Decided to attempt a bit of scratch removal techniques on my 2009 black Ford Focus, been a few years since ive tried this so the Focus is an ideal test bed mainly due to the fact the previous owner never cared for it so the paint is in varying states of quality (if it goes wrong im not fussed!) plus its had a couple of resprays..

The first area I attempted was on the bonnet, this is a repainted area of the car and after attempting to machine polish some very deep bad scratches out the below picture is what im left with. Now im under no illusion the majority of this wont come out its simply too far damaged and not enough paint left to get a good finish but its a good experiment.



Having given this area a good work over with some abrasive sand paper this is whats left:



Needless to say doesn't look too clever, gave this a work over by hand first with some strong cutting compound, then machined it with the same and as a quick final stage a finishing polish again by machine to get the below:



Must admit was surprised how much of it actually came out, its far form a perfect finish however certainly takes your eye off what was a very bad area.

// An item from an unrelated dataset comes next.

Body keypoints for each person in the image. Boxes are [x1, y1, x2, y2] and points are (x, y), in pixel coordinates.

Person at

Now on the side of the car which is original paint (much thinner) two bad scratches are present, the top one much worse than the lower one.



With this being a thinner paint I gave it a going over with a much less abrasive sandpaper, the results looking terrible as usual below:



Even after sanding the worse of the two scratches above was clear it was not going to come out completely, below after the same process of hand polishing then machine polishing:



The worst scratch is still slightly evident which ive tried to catch in the light below:



But all in again pretty much gone and certainly takes your eyes off it.


----------



## suspal (Dec 29, 2011)

Well done better than before, unfortunately in the interest of the car you have to draw the line and except that,that's the best it's going to get.


----------



## 3gdean (Jun 18, 2011)

Fair play dude, what grit paper did you use to try and bring it up by hand?


----------



## After_Shock (Mar 3, 2015)

3gdean said:


> Fair play dude, what grit paper did you use to try and bring it up by hand?

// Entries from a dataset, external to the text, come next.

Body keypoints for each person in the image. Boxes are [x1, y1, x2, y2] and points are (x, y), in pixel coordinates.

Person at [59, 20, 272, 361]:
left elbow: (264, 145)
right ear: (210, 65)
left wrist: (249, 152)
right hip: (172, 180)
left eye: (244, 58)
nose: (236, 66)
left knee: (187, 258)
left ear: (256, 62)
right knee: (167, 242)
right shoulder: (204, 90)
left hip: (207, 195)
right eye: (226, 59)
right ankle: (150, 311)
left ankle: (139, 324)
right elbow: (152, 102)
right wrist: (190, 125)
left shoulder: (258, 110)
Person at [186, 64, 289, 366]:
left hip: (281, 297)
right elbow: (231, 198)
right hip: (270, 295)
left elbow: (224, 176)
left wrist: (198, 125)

The local hardware store only had one type of wet sand paper in which is described as mirror fine, does have 1500 written all over the back of it so im assuming its 1500 grade!

Was literally just an experiment on paint that was too far gone to have any hope, however turned out reasonably well.


----------



## After_Shock (Mar 3, 2015)

suspal said:


> Well done better than before, unfortunately in the interest of the car you have to draw the line and except that,that's the best it's going to get.


Totally agree cant go any further on it I don't think without totally damaging the paint work.


----------



## dg_pug106gti (Sep 26, 2006)

Great job can't believe the difference, how did you know how far to go with he sanding or was it just a guess?


----------